Assim, Alckmin é uma expressão do conteúdo da política que o PT quer aplicar. Ainda que a aparência e essência não se confundam, aquela diz muito sobre um fenômeno. Puxando a bola para esse lado, ficou nítido os cinquenta tons de branco nas fotos em que foi oficializada a chapa Lula-Alckmin. Não ter pessoas negras lá diz muito.  

Mas ainda assim, se lá estivessem, estariam construindo um projeto que não servirá a maioria do povo negro desse país, por mais legítimas que possam ser suas intenções. Não é o nosso papel fazer a disputa para que futuras reuniões como essa tenham pessoas negras. Não queremos representatividade na mesa que vai construir um governo com aqueles que retiraram e ainda vão retirar nossos direitos. A representatividade que queremos é nos projetos que de fato vão romper com essa lógica de conciliação. E como a história já mostrou, não será através do PT. 

Para a forma que o PT pretende governar, o partido faz uma escolha muito boa na aparência. Não quer deixar nenhuma dúvida do que quer. Faz uma clara sinalização aos ricaços para angariar o máximo de apoio. Poderia ter optado por não ter Alckmin ou por ter quadros negros na dita reunião, mas isso não mudaria a essência de sua política.  

E sobre a tal de governabilidade, um dos argumentos que Haddad usou para justificar a composição com Alckmin, é preciso dizer que ela não é algo em abstrato. Não se constrói governabilidade sem uma política ou um conjunto de políticas (um programa) em disputa. Se querem buscar a tal da governabilidade com a direita, é porque querem construir um projeto em comum. O discurso da governabilidade representa um projeto de esquerda que coloca a institucionalidade como prioridade, em detrimento das necessidades concretas e urgentes do povo. Almejando a “capacidade de governar” na lógica da conciliação, podem estar em negociação os nossos direitos em outro momento (como já vivemos em outros governo do PT).

Para nós, a lógica é a da disputa política, na busca por ter correlação de forças, ou seja, conseguir impor através da força da mobilização que temos enquanto maioria social a nossa vontade. Nossas vitórias não sairão através de acordos com aqueles que retiram nossos direitos. Aliás, podem até sair. Mas só sairão se tiver mobilização, povo na rua que os faça ceder. É isso que a luta pelo aborto legal na América Latina nos ensinou. É isso que o povo chileno nos ensinou com o enterro da Constituição ultraliberal da Ditadura de Pinochet.  
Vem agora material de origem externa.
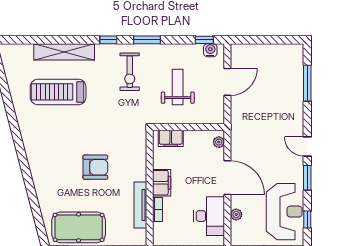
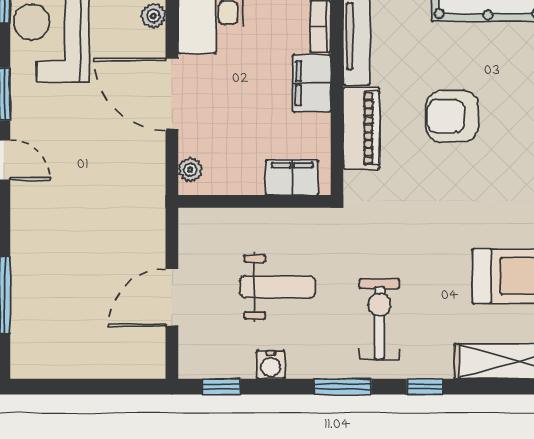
water cooler: (210, 50) -> (271, 365), moved
weight bench: (178, 87) -> (277, 287), turned -90
piano: (138, 162) -> (361, 128), added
É claro, não vou deixar dúvidas. Com ou sem Lula no segundo turno (cuja segunda opção é muito remota), temos que votar e fazer campanha na rua para não só derrotar eleitoralmente Bolsonaro, de forma expressiva, como enterrar a extrema-direita no Brasil. Mas não tenhamos ilusões, usar Lula para derrotar Bolsonaro e ter mais condições de construir um projeto próprio, não significa se diluir em um projeto que não é nosso.

Por mais que pelas condições imediatas alguns possam querer disputar os rumos do PT, não é assim que iremos construir um projeto próprio, de fato consequente com a busca de superar todas as condições injustas que estão colocadas sobre nós. As tendências sobre como será um possível governo Lula já estão colocadas na mesa, não há um elemento de novidade que nos faça mudar essa caracterização que não vem de hoje. O PSOL, partido que construo, está aí desde o início do governo Lula, compreendendo os limites da política petista e a necessidade de sua superação.

Ainda que seja lento e difícil de construir, o novo sempre vem. Pois, como lecionou Belchior, não tenho apego ao passado, o meu compromisso é com o futuro e com uma organização comprometida com a superação do capitalismo e suas contradições.